━━ PROVIDED MATERIAL
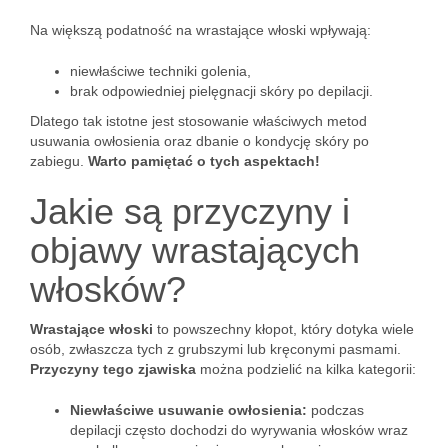
Na większą podatność na wrastające włoski wpływają:
niewłaściwe techniki golenia,
brak odpowiedniej pielęgnacji skóry po depilacji.
Dlatego tak istotne jest stosowanie właściwych metod
usuwania owłosienia oraz dbanie o kondycję skóry po
zabiegu.
Warto pamiętać o tych aspektach!
Jakie są przyczyny i
objawy wrastających
włosków?
Wrastające włoski
to powszechny kłopot, który dotyka wiele
osób, zwłaszcza tych z grubszymi lub kręconymi pasmami.
Przyczyny tego zjawiska
można podzielić na kilka kategorii:
Niewłaściwe usuwanie owłosienia:
podczas
depilacji często dochodzi do wyrywania włosków wraz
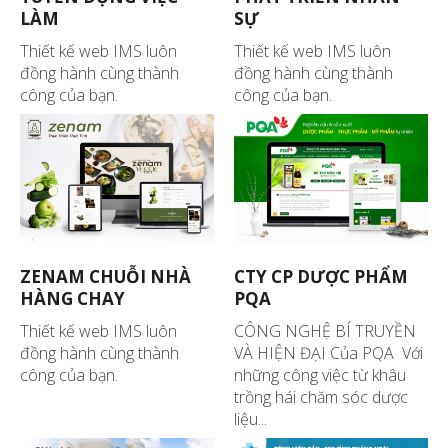
LÀM
SỰ
Thiết kế web IMS luôn
Thiết kế web IMS luôn
đồng hành cùng thành
đồng hành cùng thành
công của bạn.
công của bạn.
ZENAM CHUỖI NHÀ
CTY CP DƯỢC PHẨM
HÀNG CHAY
PQA
Thiết kế web IMS luôn
CÔNG NGHỆ BÍ TRUYỀN
đồng hành cùng thành
VÀ HIỆN ĐẠI Của PQA Với
công của bạn.
những công việc từ khâu
trồng hái chăm sóc dược
liệu...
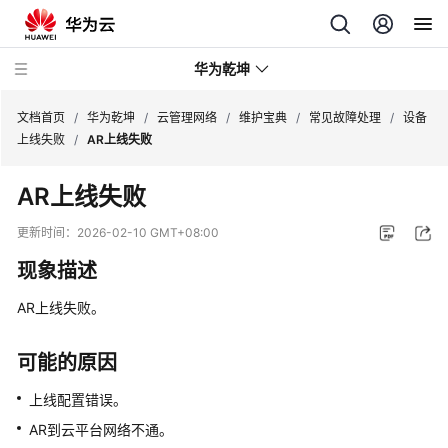
华为乾坤
文档首页
/
华为乾坤
/
云管理网络
/
维护宝典
/
常见故障处理
/
设备
上线失败
/
AR上线失败
安
AR上线失败
全
云
更新时间：
2026-02-10 GMT+08:00
服
现象描述
务
AR上线失败。
云
管
理
可能的原因
网
上线配置错误。
络
AR到
云平台
网络不通。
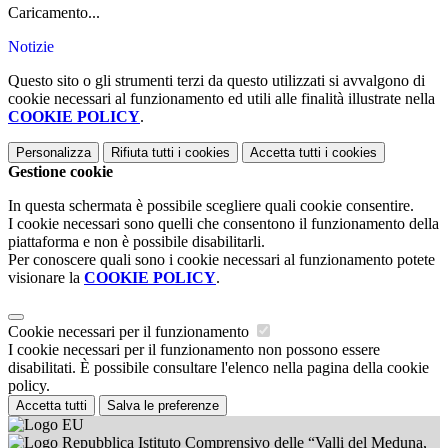
Caricamento...
Notizie
Questo sito o gli strumenti terzi da questo utilizzati si avvalgono di
cookie necessari al funzionamento ed utili alle finalità illustrate nella
COOKIE POLICY
.
Personalizza
Rifiuta tutti
i cookies
Accetta tutti
i cookies
Gestione cookie
In questa schermata è possibile scegliere quali cookie consentire.
I cookie necessari sono quelli che consentono il funzionamento della
piattaforma e non è possibile disabilitarli.
Per conoscere quali sono i cookie necessari al funzionamento potete
visionare la
COOKIE POLICY
.
Cookie necessari per il funzionamento
I cookie necessari per il funzionamento non possono essere
disabilitati. È possibile consultare l'elenco nella pagina della cookie
policy.
Accetta tutti
Salva le preferenze
Istituto Comprensivo delle “Valli del Meduna,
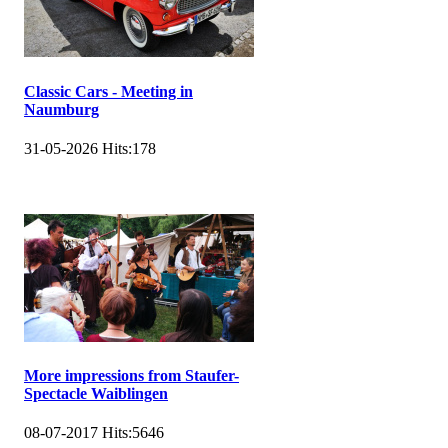
Classic Cars - Meeting in
Naumburg
31-05-2026
Hits:
178
More impressions from Staufer-
Spectacle Waiblingen
08-07-2017
Hits:
5646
━━━━
(TASK OBJECTIVE) Return every line of text in the data above as a JSON array of strings, one string per line, skipping blank lines and leaving out the image placeholders.

(WRITTEN ANSWER)
[
  "Na większą podatność na wrastające włoski wpływają:",
  "niewłaściwe techniki golenia,",
  "brak odpowiedniej pielęgnacji skóry po depilacji.",
  "Dlatego tak istotne jest stosowanie właściwych metod",
  "usuwania owłosienia oraz dbanie o kondycję skóry po",
  "zabiegu.",
  "Warto pamiętać o tych aspektach!",
  "Jakie są przyczyny i",
  "objawy wrastających",
  "włosków?",
  "Wrastające włoski",
  "to powszechny kłopot, który dotyka wiele",
  "osób, zwłaszcza tych z grubszymi lub kręconymi pasmami.",
  "Przyczyny tego zjawiska",
  "można podzielić na kilka kategorii:",
  "Niewłaściwe usuwanie owłosienia:",
  "podczas",
  "depilacji często dochodzi do wyrywania włosków wraz",
  "LÀM",
  "SỰ",
  "Thiết kế web IMS luôn",
  "Thiết kế web IMS luôn",
  "đồng hành cùng thành",
  "đồng hành cùng thành",
  "công của bạn.",
  "công của bạn.",
  "ZENAM CHUỖI NHÀ",
  "CTY CP DƯỢC PHẨM",
  "HÀNG CHAY",
  "PQA",
  "Thiết kế web IMS luôn",
  "CÔNG NGHỆ BÍ TRUYỀN",
  "đồng hành cùng thành",
  "VÀ HIỆN ĐẠI Của PQA Với",
  "công của bạn.",
  "những công việc từ khâu",
  "trồng hái chăm sóc dược",
  "liệu...",
  "华为乾坤",
  "文档首页",
  "/",
  "华为乾坤",
  "/",
  "云管理网络",
  "/",
  "维护宝典",
  "/",
  "常见故障处理",
  "/",
  "设备",
  "上线失败",
  "/",
  "AR上线失败",
  "安",
  "AR上线失败",
  "全",
  "云",
  "更新时间：",
  "2026-02-10 GMT+08:00",
  "服",
  "现象描述",
  "务",
  "AR上线失败。",
  "云",
  "管",
  "理",
  "可能的原因",
  "网",
  "上线配置错误。",
  "络",
  "AR到",
  "云平台",
  "网络不通。",
  "Caricamento...",
  "Notizie",
  "Questo sito o gli strumenti terzi da questo utilizzati si avvalgono di",
  "cookie necessari al funzionamento ed utili alle finalità illustrate nella",
  "COOKIE POLICY",
  ".",
  "Personalizza",
  "Rifiuta tutti",
  "i cookies",
  "Accetta tutti",
  "i cookies",
  "Gestione cookie",
  "In questa schermata è possibile scegliere quali cookie consentire.",
  "I cookie necessari sono quelli che consentono il funzionamento della",
  "piattaforma e non è possibile disabilitarli.",
  "Per conoscere quali sono i cookie necessari al funzionamento potete",
  "visionare la",
  "COOKIE POLICY",
  ".",
  "Cookie necessari per il funzionamento",
  "I cookie necessari per il funzionamento non possono essere",
  "disabilitati. È possibile consultare l'elenco nella pagina della cookie",
  "policy.",
  "Accetta tutti",
  "Salva le preferenze",
  "Istituto Comprensivo delle “Valli del Meduna,",
  "Classic Cars - Meeting in",
  "Naumburg",
  "31-05-2026",
  "Hits:",
  "178",
  "More impressions from Staufer-",
  "Spectacle Waiblingen",
  "08-07-2017",
  "Hits:",
  "5646"
]